Аксель разыскивал глазами какие-либо экипажи или машины, но все было как всегда аморфно и нескоординировано. Не было ни знамен, ни флагов, ни хоругвей, ни копьеносцев.
Внезапно, как раз перед тем, как Аксель повернул назад, передние ряды скопища показались на вершине второго гребня, и толпа хлынула на равнину. Аксель был поражен расстоянием, которое она покрыла за невероятно короткое время, пока находилась вне поля зрения. Теперь фигуры были ясно различимы и увеличились вдвое.
Аксель быстро спустился с террасы, выбрал в саду цветок и сорвал его. Когда цветок излучил весь накопленный свет, он вернулся на террасу. Сжавшийся цветок на его ладони походил на ледяную жемчужину. Он посмотрел на равнину и с облегчением увидел, что армия снова очутилась у горизонта. Затем он сообразил, что горизонт был гораздо ближе, чем раньше, и то, что он принял за горизонт, было на самом деле самым дальним гребнем.
Когда он присоединился к каунтессе во время традиционной вечерней прогулки, то ничего ей не сказал, но она разглядела его тревогу, скрытую под маской напускной беззаботности, и делала всевозможное, чтобы ее рассеять.
Сходя по ступеням, она указала на сад времени.
— Какой чудесный вид, Аксель. Здесь все еще так много цветов.
Аксель кивнул, внутренне горько усмехаясь этой попытке жены ободрить его. Этим «все еще» она выдала свое собственное бессознательное предчувствие конца. Из многих сотен цветов, растущих некогда в саду, оставалось фактически около дюжины, причем большинство из них были еще бутонами — только три или четыре расцвели полностью. По пути к озеру, рассеянно вслушиваясь в шуршание платья каунтессы по прохладной траве, он пытался решить — сорвать ли сначала большие цветы или приберечь их на конец. Логично было бы дать маленьким цветам дополнительное время на рост и созревание. Однако он подумал, что это не имеет особого значения. Сад скоро умрет, а меньшим цветам, чтобы накопить достаточно энергии во временны́х кристаллах, все равно потребуется гораздо больше времени, чем он может дать.

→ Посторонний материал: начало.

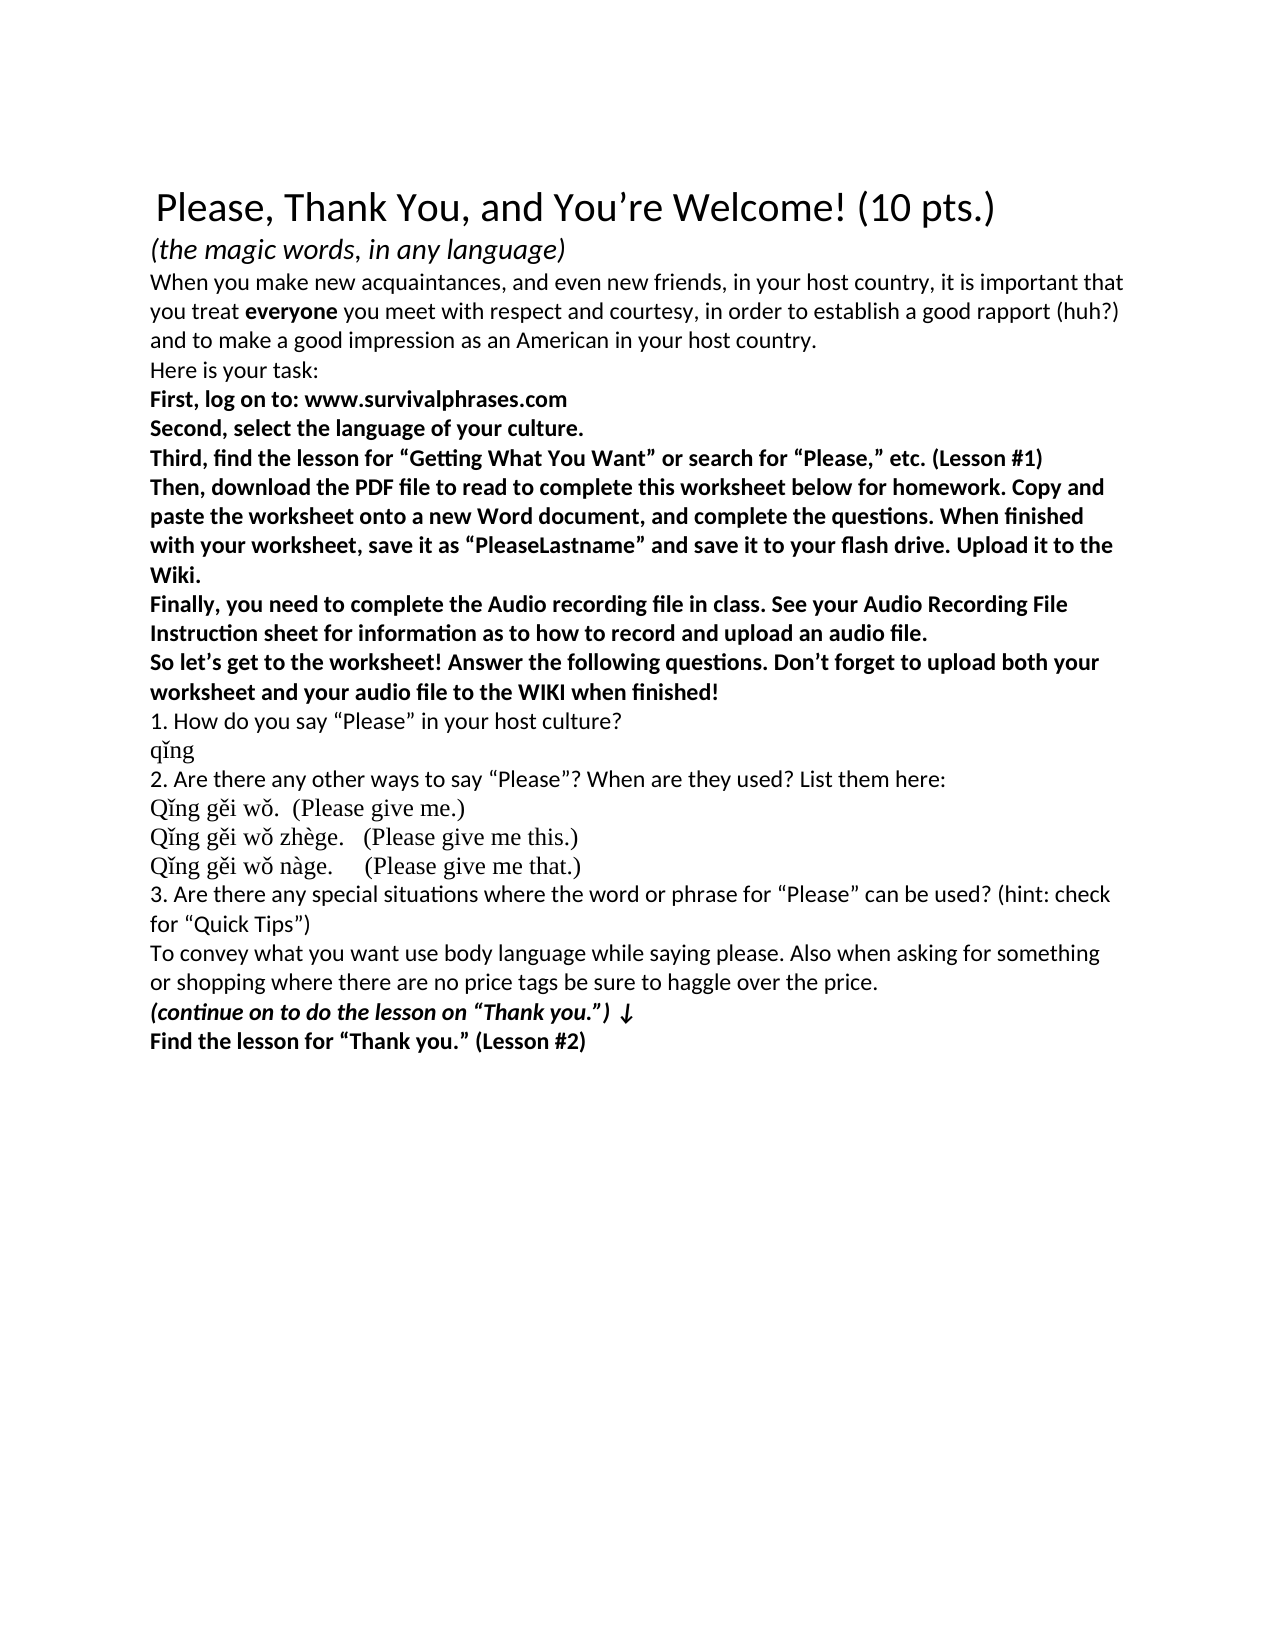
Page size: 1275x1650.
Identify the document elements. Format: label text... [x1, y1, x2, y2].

text Qǐng gěi wǒ zhège. (Please give me this.) [150, 822, 1125, 851]
text Third, find the lesson for “Getting What You Want” or search for “Please,” etc. (Lesson #1) [150, 443, 1125, 472]
text (continue on to do the lesson on “Thank you.”) ↓ [150, 997, 1125, 1026]
text 1. How do you say “Please” in your host culture? [150, 706, 1125, 735]
text So let’s get to the worksheet! Answer the following questions. Don’t forget to upload both your worksheet and your audio file to the WIKI when finished! [150, 647, 1125, 706]
text (the magic words, in any language) [150, 231, 1125, 267]
text Qǐng gěi wǒ nàge. (Please give me that.) [150, 851, 1125, 879]
text Here is your task: [150, 355, 1125, 384]
text Qǐng gěi wǒ. (Please give me.) [150, 793, 1125, 822]
text 3. Are there any special situations where the word or phrase for “Please” can be used? (hint: check for “Quick Tips”) [150, 879, 1125, 938]
text Finally, you need to complete the Audio recording file in class. See your Audio Recording File Instruction sheet for information as to how to record and upload an audio file. [150, 589, 1125, 647]
text Then, download the PDF file to read to complete this worksheet below for homework. Copy and paste the worksheet onto a new Word document, and complete the questions. When finished with your worksheet, save it as “PleaseLastname” and save it to your flash drive. Upload it to the Wiki. [150, 472, 1125, 589]
text First, log on to: www.survivalphrases.com [150, 384, 1125, 413]
text Please, Thank You, and You’re Welcome! (10 pts.) [150, 181, 1125, 231]
text qǐng [150, 735, 1125, 764]
text Second, select the language of your culture. [150, 413, 1125, 443]
text 2. Are there any other ways to say “Please”? When are they used? List them here: [150, 764, 1125, 793]
text When you make new acquaintances, and even new friends, in your host country, it is important that you treat everyone you meet with respect and courtesy, in order to establish a good rapport (huh?) and to make a good impression as an American in your host country. [150, 267, 1125, 355]
text Find the lesson for “Thank you.” (Lesson #2) [150, 1026, 1125, 1055]
text To convey what you want use body language while saying please. Also when asking for something or shopping where there are no price tags be sure to haggle over the price. [150, 938, 1125, 997]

За всю свою жизнь он ни разу не получил хотя бы малейшего доказательства, что цветы растут. Большие всегда были зрелыми, а среди бутонов не замечалось даже малейшего признака развития.
Проходя мостом, они с женой смотрели вниз на свои отражения в спокойной черной воде. Защищенный с одной стороны павильоном, а с другой — высокой садовой оградой, Аксель почувствовал себя спокойно и уверенно.

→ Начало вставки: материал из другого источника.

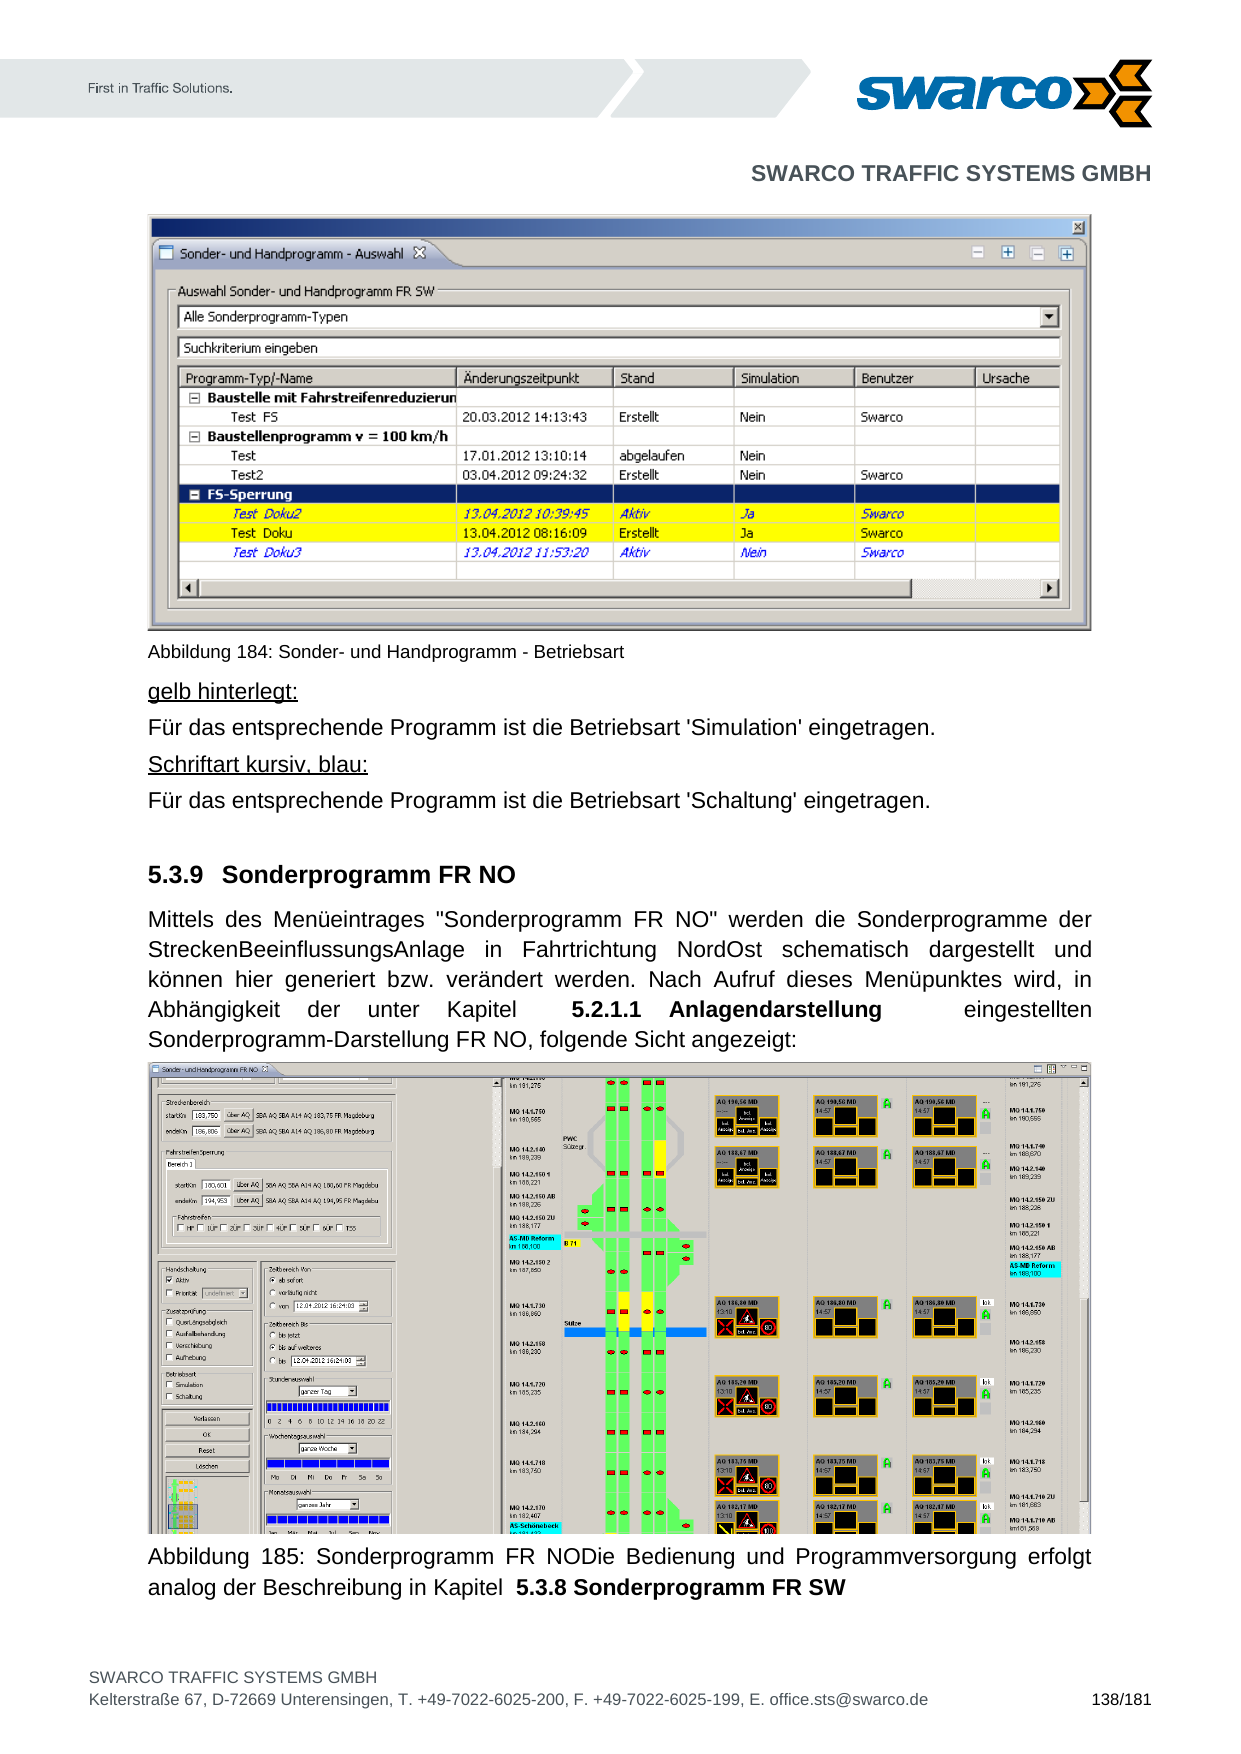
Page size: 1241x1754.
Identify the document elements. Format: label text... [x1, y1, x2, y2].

text Schriftart kursiv, blau: [148, 751, 1092, 777]
text Für das entsprechende Programm ist die Betriebsart 'Simulation' eingetragen. [148, 714, 1092, 741]
picture [147, 1062, 1092, 1534]
text Für das entsprechende Programm ist die Betriebsart 'Schaltung' eingetragen. [148, 787, 1092, 813]
subtitle Sonderprogramm FR NO [148, 860, 1092, 889]
picture [147, 214, 1092, 631]
text Abbildung 185: Sonderprogramm FR NODie Bedienung und Programmversorgung erfolgt analog der Beschreibung in Kapitel 5.3.8 Sonderprogramm FR SW [148, 1543, 1092, 1600]
text Abbildung 184: Sonder- und Handprogramm - Betriebsart [148, 640, 1092, 662]
text gelb hinterlegt: [148, 678, 1092, 704]
text Mittels des Menüeintrages "Sonderprogramm FR NO" werden die Sonderprogramme der StreckenBeeinflussungsAnlage in Fahrtrichtung NordOst schematisch dargestellt und können hier generiert bzw. verändert werden. Nach Aufruf dieses Menüpunktes wird, in Abhängigkeit der unter Kapitel 5.2.1.1 Anlagendarstellung eingestellten Sonderprogramm-Darstellung FR NO, folgende Sicht angezeigt: [148, 906, 1092, 1053]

— Аксель, — сказала его жена с внезапной серьезностью, — перед тем, как сад умрет… можно, я сорву последний цветок?
Поняв ее просьбу, он медленно кивнул.
В последующие вечера он срывал оставшиеся цветы один за другим, оставив одинокий маленький бутон, росший чуть пониже террасы, для жены. Он рвал цветы беспорядочно, не пытаясь как-то распределять или рассчитывать, срывая, если было нужно, по два-три маленьких бутона за раз. Надвигающаяся орда достигала уже второго и третьего гребней — исполинское человеческое скопище, запятнавшее горизонт. С террасы Аксель мог ясно видеть растянувшиеся ковыляющие шеренги, втягивающиеся в пустое пространство по направлению к последнему гребню. Временами до него долетал звук голосов, гневные выкрики и щелканье бичей. Деревянные повозки переваливались с боку на бок на своих вихляющих колесах, возницы с трудом управляли их движением. Насколько понимал Аксель, никто в толпе не сознавал направления всеобщего движения. Просто каждый слепо тащился вперед, ориентируясь на пятки впереди идущего; этот совокупный компас был единственным, что объединяло весь этот сброд.
Хоть это было и бессмысленно, но Аксель надеялся, что главные силы, находящиеся далеко за горизонтом, может быть, обойдут виллу стороной, и что если протянуть время, то постепенно все полчища сменят направление движения, обогнут виллу и схлынут с равнины, как отступающий прилив.
В последний вечер, когда он сорвал цветок времени, сброд из передних шеренг уже карабкался на третий гребень. Поджидая каунтессу, Аксель глядел на оставшиеся два цветка — два небольших бутона, которые подарят им на следующий вечер несколько минут. Стеклянные стволы мертвых цветов выглядели по-прежнему крепко, но сад уже потерял свое цветение.